Job 1:
Update the listing from the line containing "Freizeit oder mit einem eleganten Abendkleid." down to the line containing "Sie sich gerade befinden. Mit der Tissot Le" by replacing "robust" with "stabil", with everything else left unchanged. Return only those lines.

Reading passage:
Segment Open

The indices were a bit mixed today but in general held steady at and near current all time highs. The day's leader is the Dow Jones Industrial Average with a gain of 0.20%. The blue chips created a small green bodied candle drifting up from the long term up trend line and set a new all time high. The index is supported by the indicators which are both bullish and rising. Stochastic is showing strength with a strong trend following entry signal and suggests further upside is on the way. Upside target is near 22,600 to 22,800 in the near term.
The NASDAQ Composite is the day's biggest loser with a decline of -0.48%. The tech heavy index created a small red bodied candle just below the current all time and may have hit a near term peak. The indicators are bullish but show near term weakness consistent with consolidation and near term resistance. Resistance is the all time high, a break above which would be bullish. If the index declines support targets are 6,400 and the short term moving average near 6,350.
The Dow Jones Transportation Average posted the 2nd largest decline, 0.22%. The transports created a small doji like candle just below the current high and sideways from the past 2 candles. The indicators remain bullish but do show a slight weakening in the near term consistent with consolidation within an up trend. Near term resistance is at the current level, a move above which would be bullish with upside target at the current all time high.

Segment Closed

Available data:
Segment Open

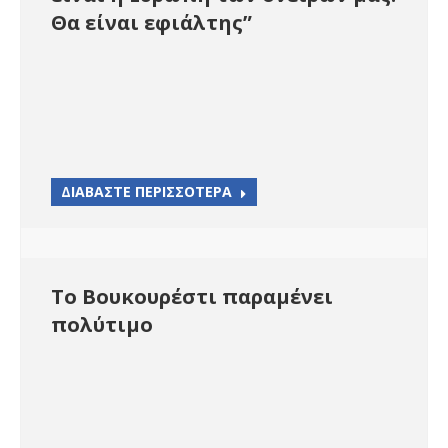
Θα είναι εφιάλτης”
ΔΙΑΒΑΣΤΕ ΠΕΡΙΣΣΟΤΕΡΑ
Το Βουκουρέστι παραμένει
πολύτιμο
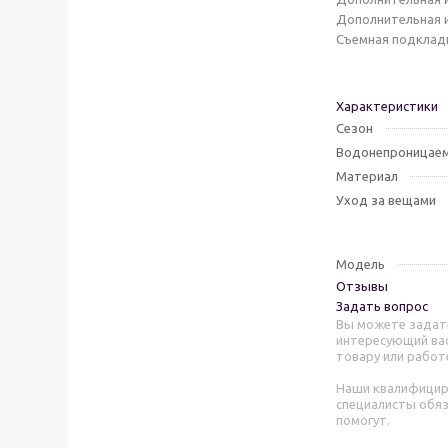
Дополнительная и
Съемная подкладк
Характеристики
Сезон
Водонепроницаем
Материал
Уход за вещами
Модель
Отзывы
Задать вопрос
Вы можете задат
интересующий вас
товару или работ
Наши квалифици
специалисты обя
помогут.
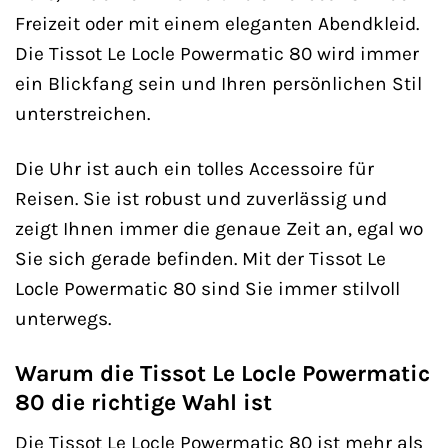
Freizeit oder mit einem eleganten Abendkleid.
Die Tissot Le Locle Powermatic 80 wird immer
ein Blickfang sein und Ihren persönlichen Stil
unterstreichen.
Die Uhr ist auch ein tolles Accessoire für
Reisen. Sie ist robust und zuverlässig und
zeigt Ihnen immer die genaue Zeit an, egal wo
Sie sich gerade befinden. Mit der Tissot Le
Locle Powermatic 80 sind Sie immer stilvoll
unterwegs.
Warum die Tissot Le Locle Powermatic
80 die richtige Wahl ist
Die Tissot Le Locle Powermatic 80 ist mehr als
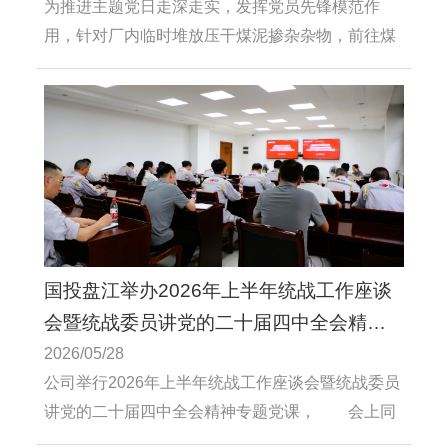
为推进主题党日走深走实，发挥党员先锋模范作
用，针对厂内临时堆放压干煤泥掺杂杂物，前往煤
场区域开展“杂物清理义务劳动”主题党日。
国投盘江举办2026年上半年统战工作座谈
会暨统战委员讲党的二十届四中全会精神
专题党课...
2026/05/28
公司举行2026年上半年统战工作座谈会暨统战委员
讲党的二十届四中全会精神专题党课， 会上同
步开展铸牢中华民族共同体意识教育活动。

Segment Closed
Segment Open

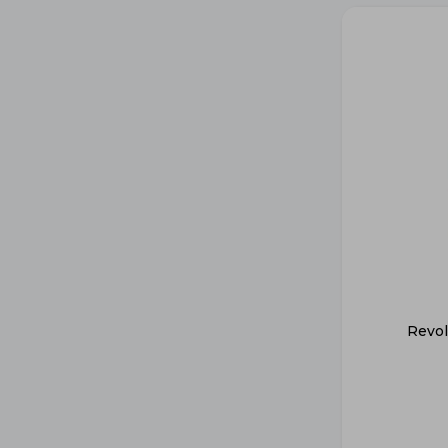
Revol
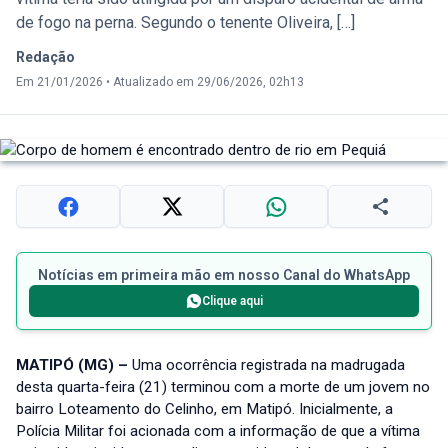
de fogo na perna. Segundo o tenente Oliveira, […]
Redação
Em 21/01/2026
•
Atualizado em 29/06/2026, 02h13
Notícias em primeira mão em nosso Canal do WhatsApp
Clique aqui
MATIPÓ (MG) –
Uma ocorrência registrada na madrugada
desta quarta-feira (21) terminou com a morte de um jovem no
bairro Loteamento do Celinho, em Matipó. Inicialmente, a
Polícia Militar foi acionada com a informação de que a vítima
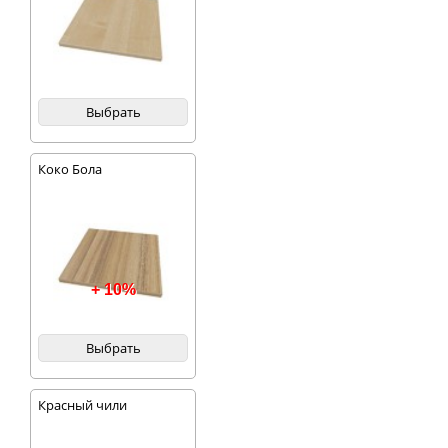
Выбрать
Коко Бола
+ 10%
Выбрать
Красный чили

Segment Closed

Job 2:
Copy the market commentary word for word, from "The Dow Jones Transportation" down to "current all time high.".

Task answer 1:
Freizeit oder mit einem eleganten Abendkleid.
Die Tissot Le Locle Powermatic 80 wird immer
ein Blickfang sein und Ihren persönlichen Stil
unterstreichen.
Die Uhr ist auch ein tolles Accessoire für
Reisen. Sie ist stabil und zuverlässig und
zeigt Ihnen immer die genaue Zeit an, egal wo
Sie sich gerade befinden. Mit der Tissot Le

Task answer 2:
The Dow Jones Transportation Average posted the 2nd largest decline, 0.22%. The transports created a small doji like candle just below the current high and sideways from the past 2 candles. The indicators remain bullish but do show a slight weakening in the near term consistent with consolidation within an up trend. Near term resistance is at the current level, a move above which would be bullish with upside target at the current all time high.